Continuing good habits
Dr. Alicia Bryan, wellness coordinator at Columbus State University, said that if someone has been eating well and working hard all year, letting themselves go at the end of the year will cause their stomach to stretch, making it harder to lose the weight again after the holidays.
“You’ve really got to have some discipline, find something to keep your focus during the holidays,” she said. “Whatever kind of consistency they can find, that would be the most important goal.”
That includes eating breakfast in the morning and maintaining your fitness schedule.
Bryan recommends working out as usual on the holiday and Murray even suggested doing a little extra exercise up to two days before, especially if you know you’re going to indulge in an extra dessert.
And instead of ruling out your favorite calorie-laden holiday dishes, just take a smaller serving.
“If you’re using a smaller plate it’s going to naturally shrink your portions,” said Murray.
Bryan also advocated small portions with the option of going back for seconds in lieu of over-filling one plate and feeling pressured to overeat.
“Usually with smaller portions and the conversation, they’re getting full before they know it,” she said.
Substituting light or lower fat ingredients in family favorite recipes is another way to reduce the impact of holiday eating.

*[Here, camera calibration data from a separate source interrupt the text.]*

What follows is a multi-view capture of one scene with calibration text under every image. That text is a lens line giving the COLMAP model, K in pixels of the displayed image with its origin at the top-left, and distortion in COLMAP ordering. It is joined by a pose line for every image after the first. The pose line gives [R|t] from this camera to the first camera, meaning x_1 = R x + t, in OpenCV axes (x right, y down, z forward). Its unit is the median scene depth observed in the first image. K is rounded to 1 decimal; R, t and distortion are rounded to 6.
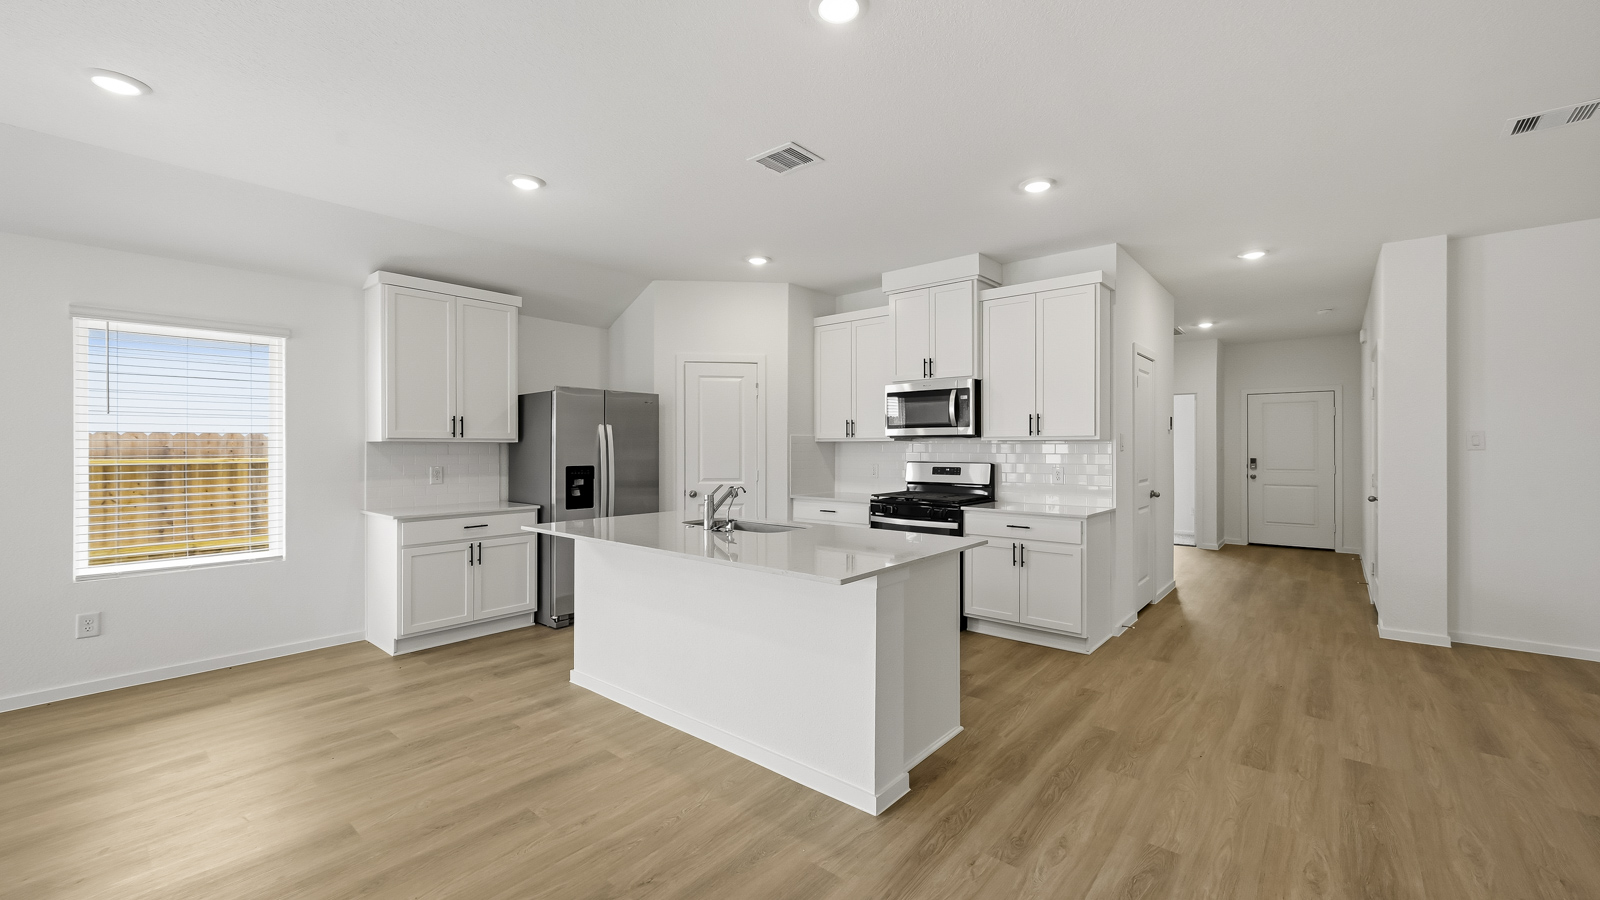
lens RADIAL K [[635.6, 0, 810.2], [0, 635.6, 444.1], [0, 0, 1]] dist [0.003428, 0.000044]
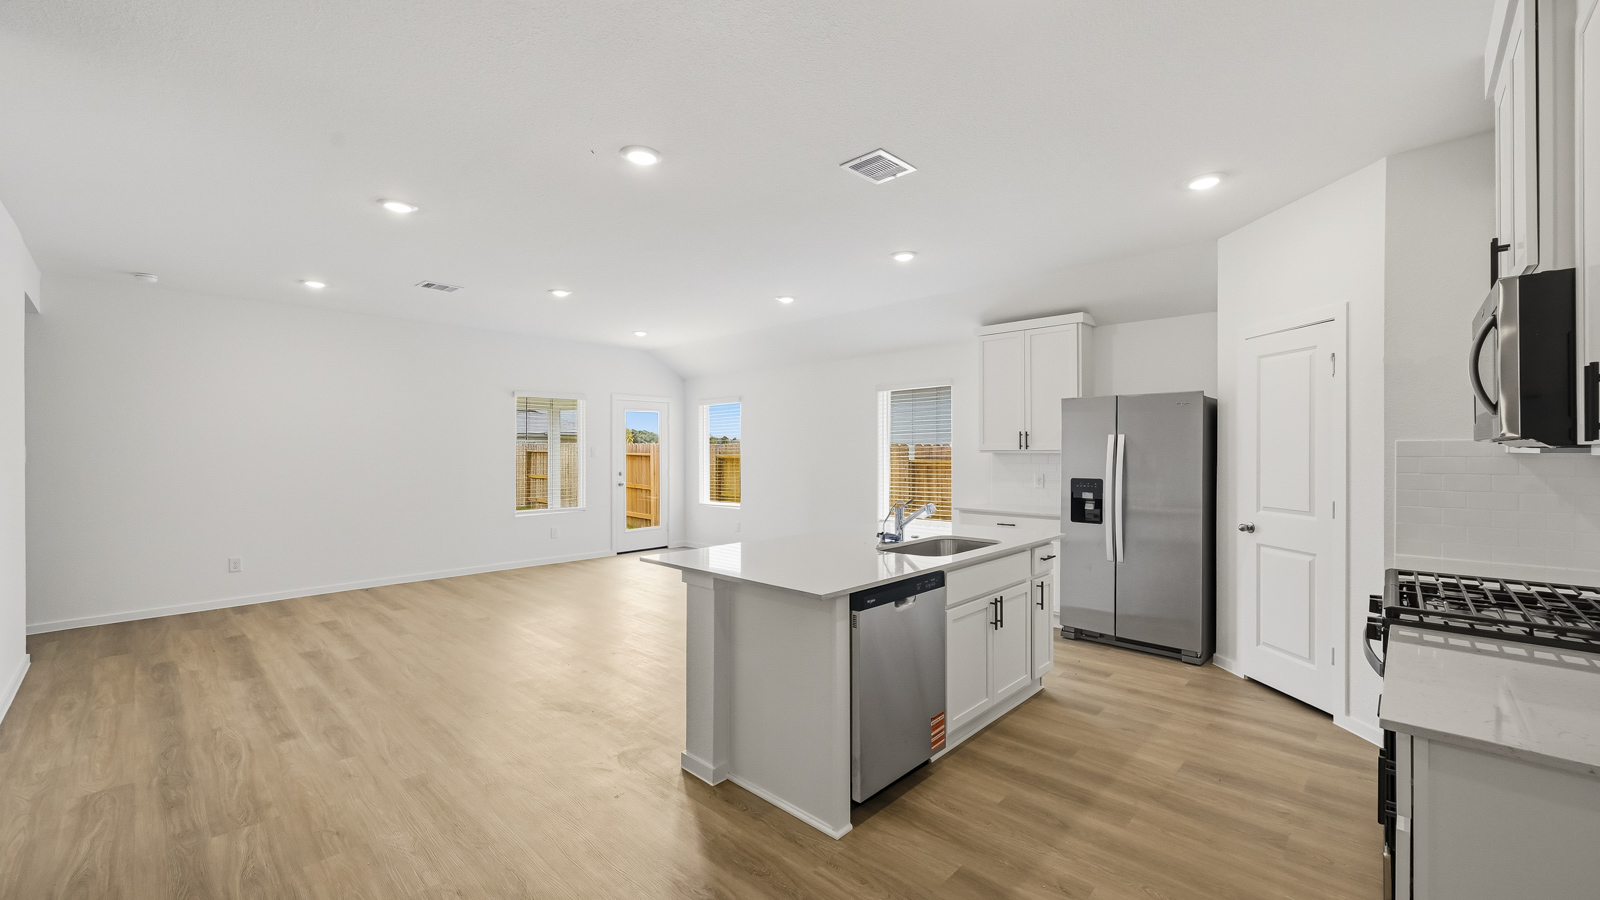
lens RADIAL K [[635.6, 0, 789.1], [0, 635.6, 449.1], [0, 0, 1]] dist [0.003428, 0.000044]
pose [[-0.081836, 0.001981, -0.996644, 0.638125], [0.009550, 0.999954, 0.001204, -0.015488], [0.996600, -0.009420, -0.081851, 0.637405]]
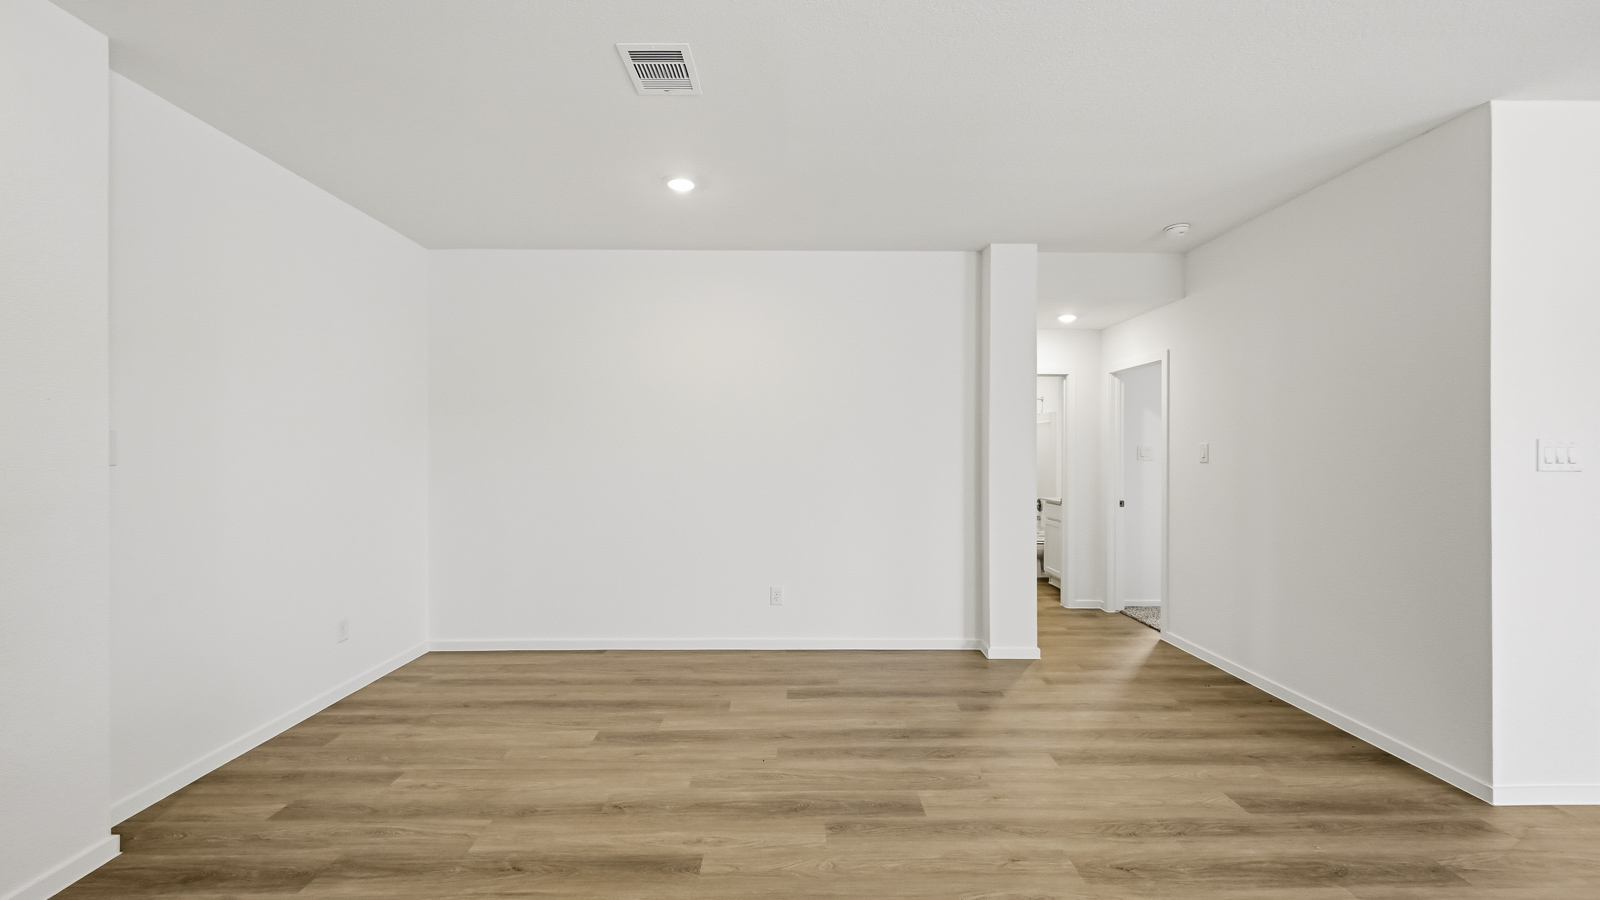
lens RADIAL K [[635.6, 0, 795.7], [0, 635.6, 447.6], [0, 0, 1]] dist [0.003428, 0.000044]
pose [[-0.650091, 0.000702, 0.759856, 0.239350], [-0.006501, 0.999958, -0.006486, -0.007887], [-0.759829, -0.009156, -0.650059, 0.831652]]
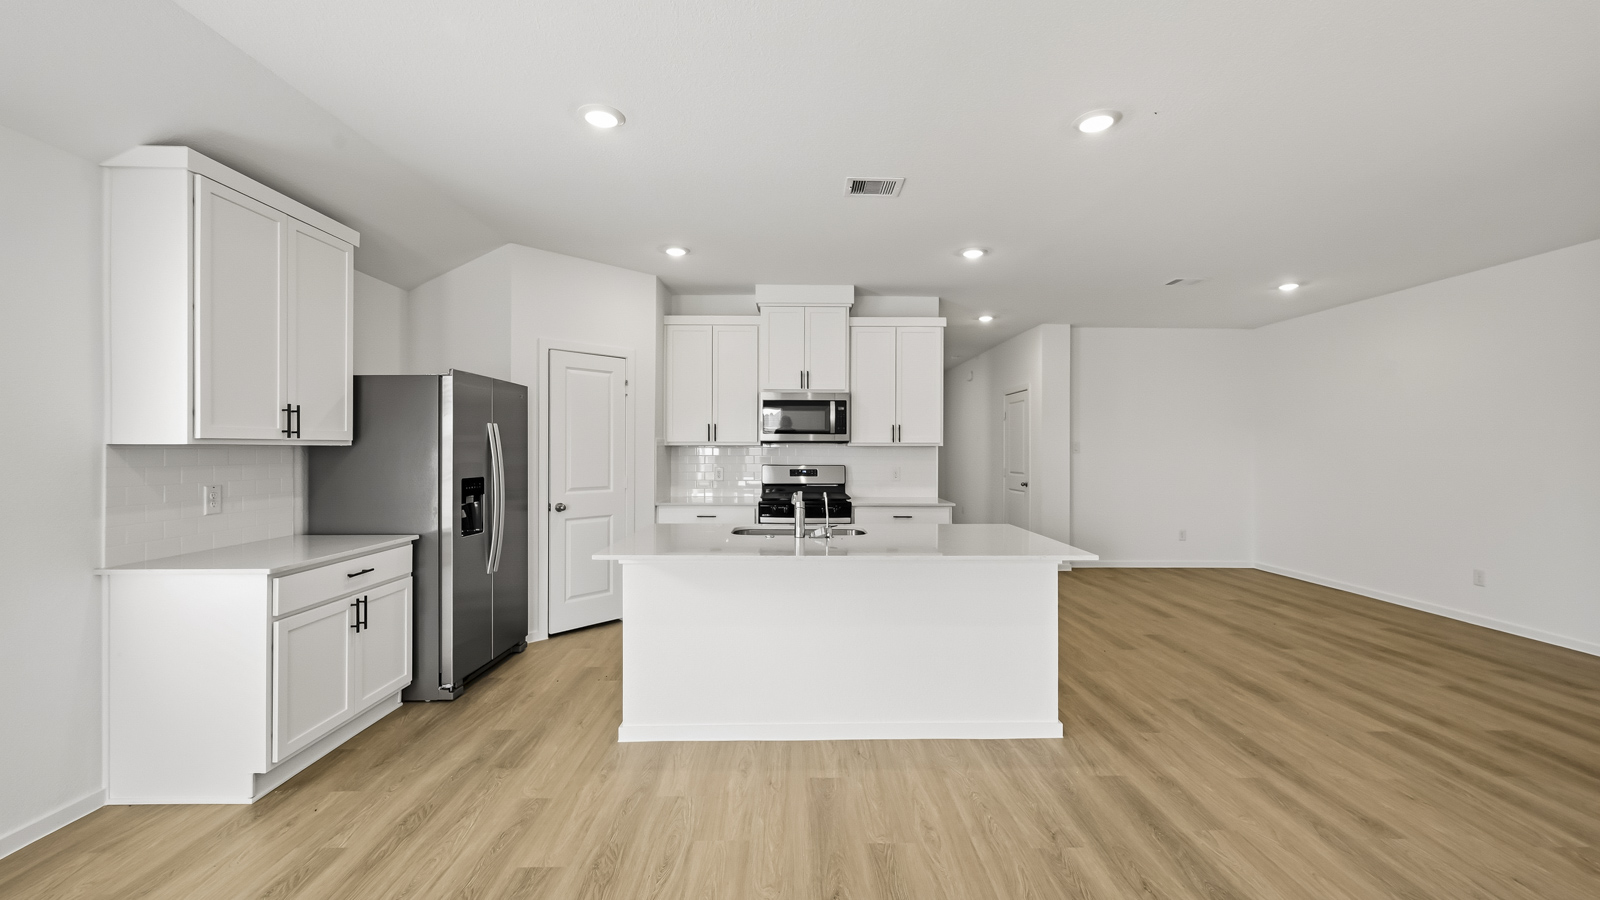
lens RADIAL K [[635.6, 0, 802.5], [0, 635.6, 445.7], [0, 0, 1]] dist [0.003428, 0.000044]
pose [[0.753028, 0.004648, 0.657972, -0.574576], [-0.008122, 0.999965, 0.002232, -0.008357], [-0.657938, -0.007025, 0.753039, 0.181132]]
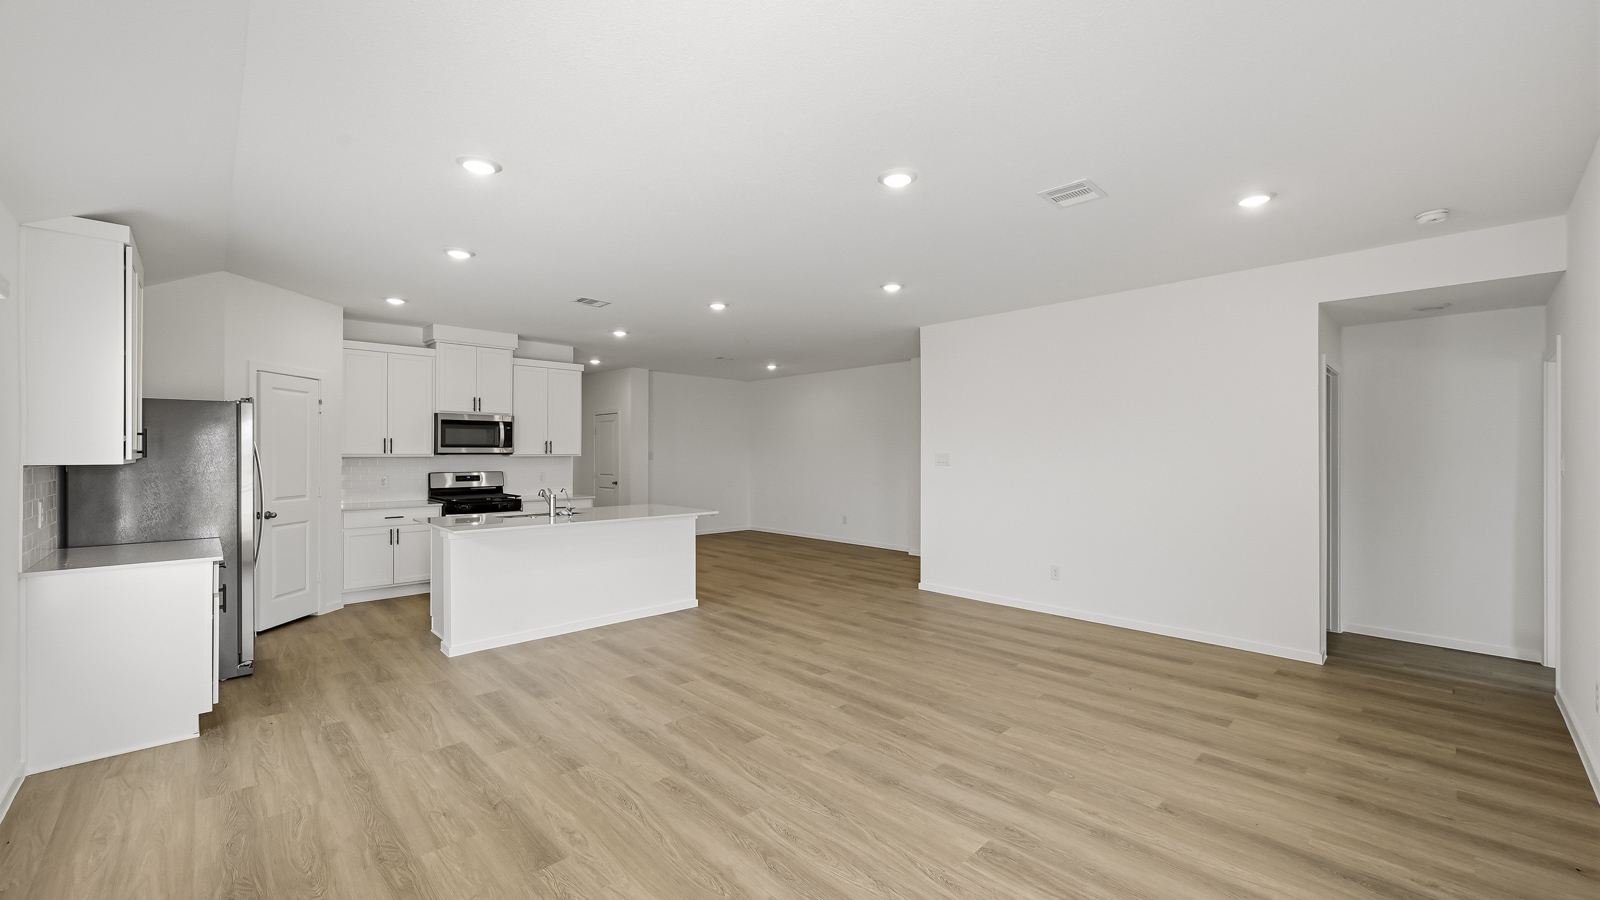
lens RADIAL K [[635.6, 0, 810.3], [0, 635.6, 451.7], [0, 0, 1]] dist [0.003428, 0.000044]
pose [[0.096266, 0.001987, 0.995354, -1.193228], [-0.009002, 0.999959, -0.001125, -0.022799], [-0.995315, -0.008852, 0.096279, 0.148882]]
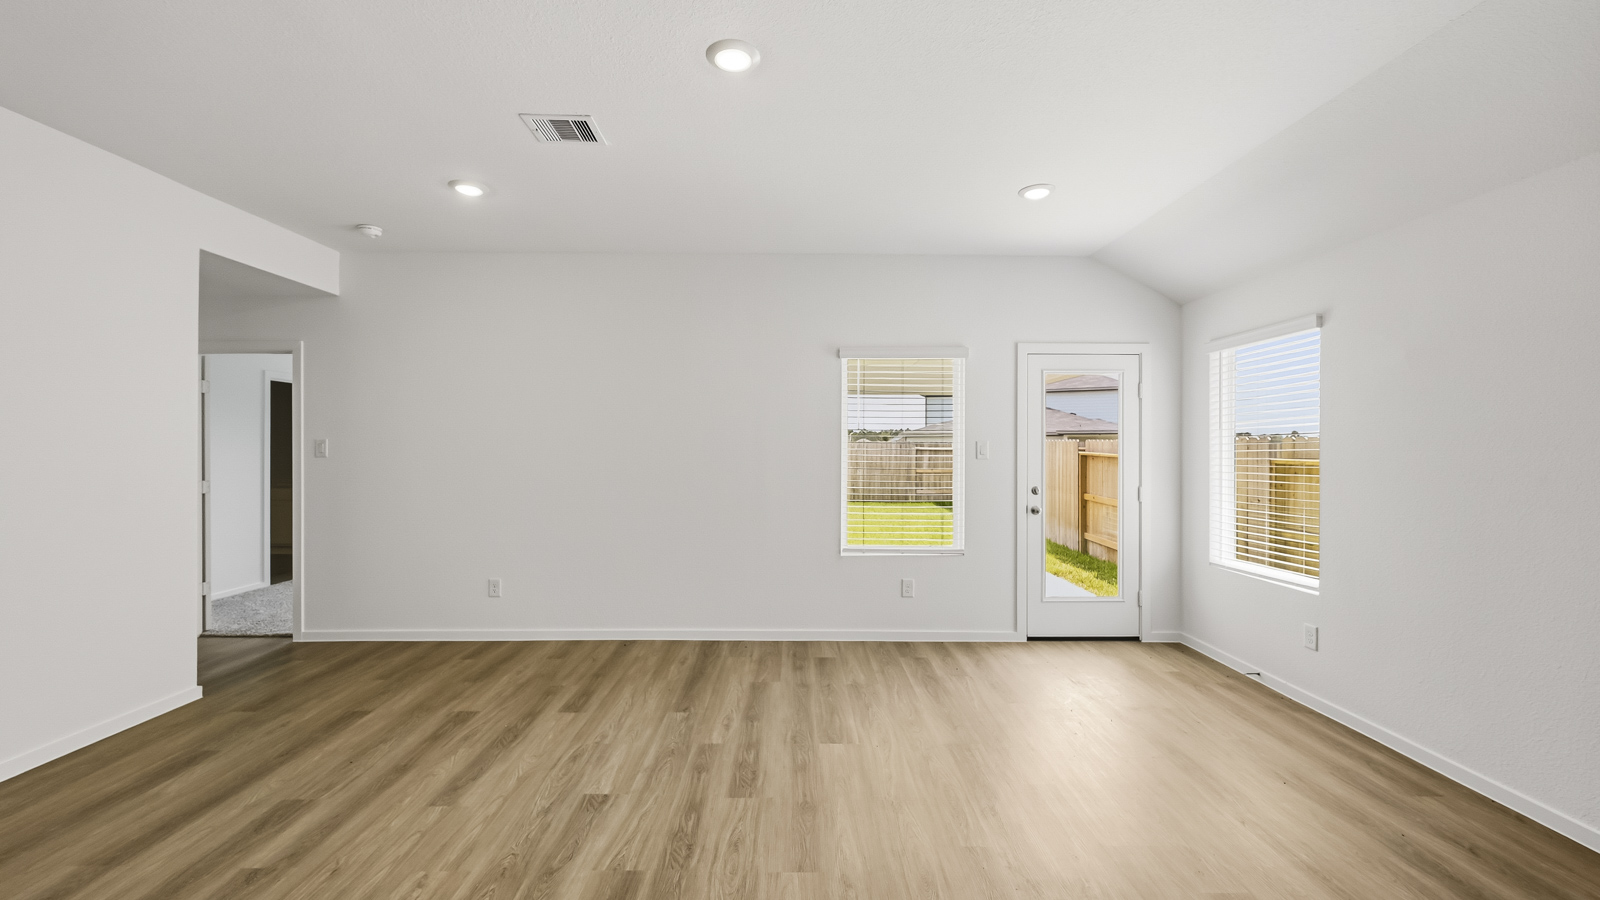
lens RADIAL K [[635.6, 0, 803.1], [0, 635.6, 448.5], [0, 0, 1]] dist [0.003428, 0.000044]
pose [[-0.760645, 0.000820, -0.649168, -0.282341], [0.003335, 0.999991, -0.002644, -0.010546], [0.649160, -0.004176, -0.760641, 0.514767]]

Bryan said applesauce is a good substitute for butter and Murray suggested Greek yogurt as a replacement for sour cream.
Intermittent exercise throughout the day can also be a good way to prevent (or counteract) overeating and incorporate fitness. Bryan suggests going for a 10-minute walk with a family member or playing outside with the kids.
Video gaming systems with fitness components can also be a fun way to spend time with family while burning some calories.
Leftovers can also pose a problem for hosts because they’re often left with more food than they care to keep.
Murray suggested buying holiday-themed food storage containers and encouraging guests to fill them up as they’re getting ready to leave.
“This way you keep what you want to keep, what you can manage or what’s okay with your waistline, you give the rest and they’ve got a cute little container,” she said.
The bottom line is, having a plan -- and sticking to it -- is crucial in avoiding any post-holiday food guilt.
“Have a game plan, have someone who can really hold you accountable,” said Bryan. “You may not like it, but at least you know they care. It all helps in the end and you’ll be thankful for it.”